• Angezeigter Text

═══

Aus diesem Charlottenburger Widerstandskreis wurden zwischen dem 31. August und dem 12. September 1942 120 Bürger verhaftet. Weitere Verhaftungen folgten bis November 1942. Vor dem Reichskriegsgericht in der Witzlebenstraße wurden 84 Anklagen erhoben. Es fällte 27 Todesurteile, 32Widerstandskämpfer wurden in die Zuchthäuser und Konzentrationslager geschickt und 17 mit Gefängnis bestraft. Der älteste Angeklagte war der Invalidenrentner Emil Hübner. Er wurde im Alter von 81 Jahren in Plötzensee ermordet, der Jüngste war Rainer Küchenmeister. Er erlebte seinen 17. Geburtstag im Trakt 5des Polizeigefängnisses am Alexanderplatz. Sechs Tage nach diesem Geburtstag fand er dort seine erste große Liebe, die er jedoch nie zu Gesicht bekommen sollte. Nach einem Monat Haft drang in dieser kalten, grauen und finsteren Welt das fröhliche Pfeifen eines Mädchens an sein Ohr. Ein erstes Band zwischen ihnen knüpfte der Name Harro Schulze-Boysen, den das Mädchen, das genau eine Etage über ihn eingesperrt war, herunterrief. Nachts unterhielten sie sich von Fenster zu Fenster, sie tauschten Liebesbriefe als Kassiber aus. Sogar Literatur ließ das Mädchen an einem Bindfaden zu seinem Fenster herunter. Auf diese Weise lernte Rainer Küchenmeister Hölderlin kennen. Zu gern hätte er die Frau gesehen. Ein Mithäftling, der zum Schafott geführte wurde, schenkte ihm, weil er es nicht mehr brauchte, ein Stück von einem Rasierspiegel. In welche Position er das kostbare Stück auch arrangierte, die Eignerin der geliebten Stimme konnte er darin nicht erblicken. So verabredeten sie, daß das Mädchen zu einer bestimmten Zeit zur Krankenzelle gehen würde. Die befand sich seiner Zelle gegenüber, aber eben eine Etage höher. Zur verabredeten Zeit linste er durch das Guckloch seiner Zelle im spitzen Winkel nach oben, wo er kurz die Wade einer Frau erspähen konnte. Der junge Mann überlebte, seiner Liebe, Cato von Bontjes van Beek, wurde im Alter von 21 Jahren in Plötzensee der Kopf mit dem Fallbeil abgeschlagen. Später wurde Rainer Küchenmeister ein begnadeter Maler. Immer wieder malte er das Porträt Catos, so wie er sich ihr Gesicht vorgestellt hatte. Außer einer Wade hatte er ja von seiner ersten Liebe nie etwas zu Gesicht bekommen.

═══

Seitenbilder und ausgelesener Text:

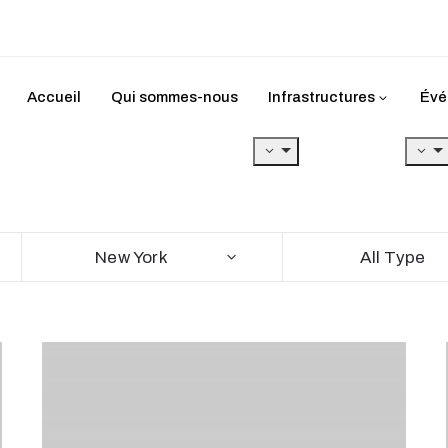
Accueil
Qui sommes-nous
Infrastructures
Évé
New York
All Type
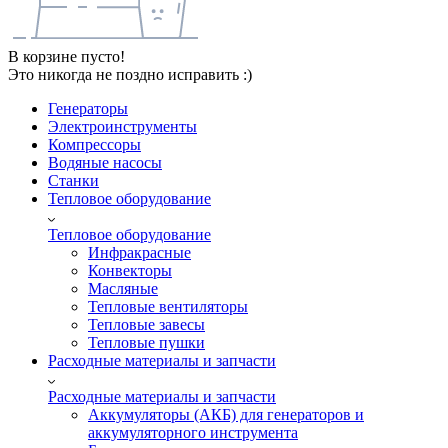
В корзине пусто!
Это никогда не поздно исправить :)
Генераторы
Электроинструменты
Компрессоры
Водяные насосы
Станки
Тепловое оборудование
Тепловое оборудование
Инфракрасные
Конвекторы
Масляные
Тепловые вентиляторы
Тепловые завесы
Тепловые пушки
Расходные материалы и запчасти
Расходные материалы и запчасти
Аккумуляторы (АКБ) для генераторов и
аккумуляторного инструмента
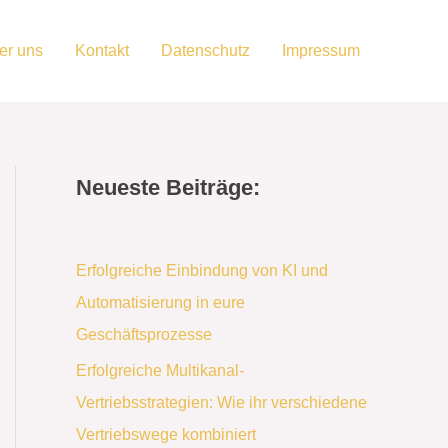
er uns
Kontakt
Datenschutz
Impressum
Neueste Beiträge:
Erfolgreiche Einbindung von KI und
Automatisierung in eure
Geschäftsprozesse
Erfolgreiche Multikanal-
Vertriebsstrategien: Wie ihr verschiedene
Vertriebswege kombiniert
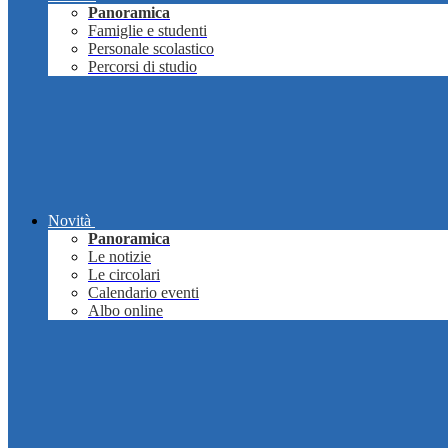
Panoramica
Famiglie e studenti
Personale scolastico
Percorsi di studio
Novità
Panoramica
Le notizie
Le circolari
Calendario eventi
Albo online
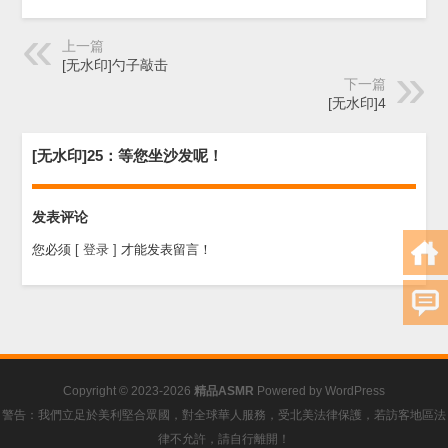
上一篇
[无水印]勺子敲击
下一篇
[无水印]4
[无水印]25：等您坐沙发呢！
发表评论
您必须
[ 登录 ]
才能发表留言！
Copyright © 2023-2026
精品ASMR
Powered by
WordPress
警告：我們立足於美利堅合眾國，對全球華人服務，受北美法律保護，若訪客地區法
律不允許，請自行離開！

═══

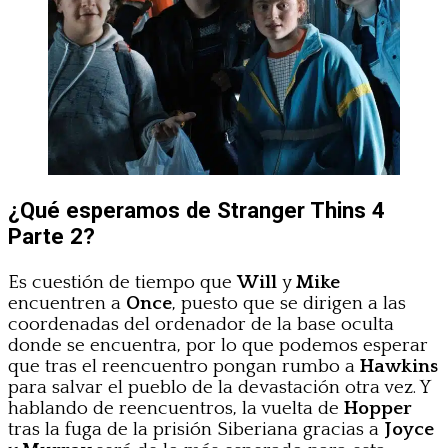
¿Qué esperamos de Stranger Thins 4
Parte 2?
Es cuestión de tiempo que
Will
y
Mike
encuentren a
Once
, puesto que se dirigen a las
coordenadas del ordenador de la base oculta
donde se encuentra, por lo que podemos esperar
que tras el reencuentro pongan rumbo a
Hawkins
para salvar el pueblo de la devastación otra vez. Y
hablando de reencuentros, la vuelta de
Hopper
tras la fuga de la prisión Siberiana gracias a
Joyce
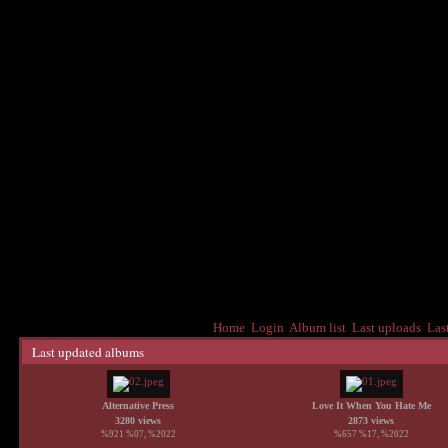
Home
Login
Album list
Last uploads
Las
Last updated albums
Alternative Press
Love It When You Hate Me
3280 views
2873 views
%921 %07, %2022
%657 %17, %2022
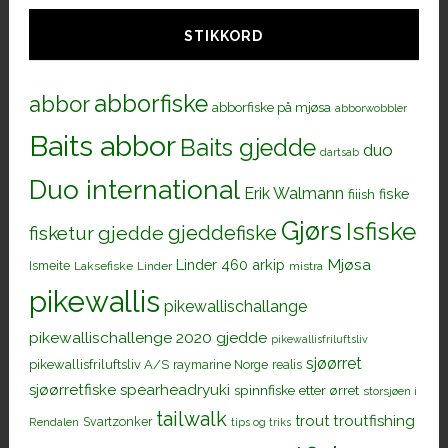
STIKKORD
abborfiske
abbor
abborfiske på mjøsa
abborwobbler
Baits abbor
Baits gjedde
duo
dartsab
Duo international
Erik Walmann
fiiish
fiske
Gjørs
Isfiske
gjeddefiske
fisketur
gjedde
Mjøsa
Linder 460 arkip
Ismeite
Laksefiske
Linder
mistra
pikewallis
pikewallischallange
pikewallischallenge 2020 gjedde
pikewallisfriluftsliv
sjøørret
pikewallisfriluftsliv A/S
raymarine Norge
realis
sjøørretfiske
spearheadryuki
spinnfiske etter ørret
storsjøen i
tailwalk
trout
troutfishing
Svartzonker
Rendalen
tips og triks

═══

• Gelesenes anwenden
#1 Wie alt war Emil Hübner laut dem Text über den Charlottenburger Widerstandskreis, als er in Plötzensee ermordet wurde?
#2 Gib jede Zeile der Datensätze wieder, in der die Zeichenfolge "Тепловые" vorkommt.

• Lösungen je Aufgabe
#1 81 Jahre.

#2
Тепловые вентиляторы
Тепловые завесы
Тепловые пушки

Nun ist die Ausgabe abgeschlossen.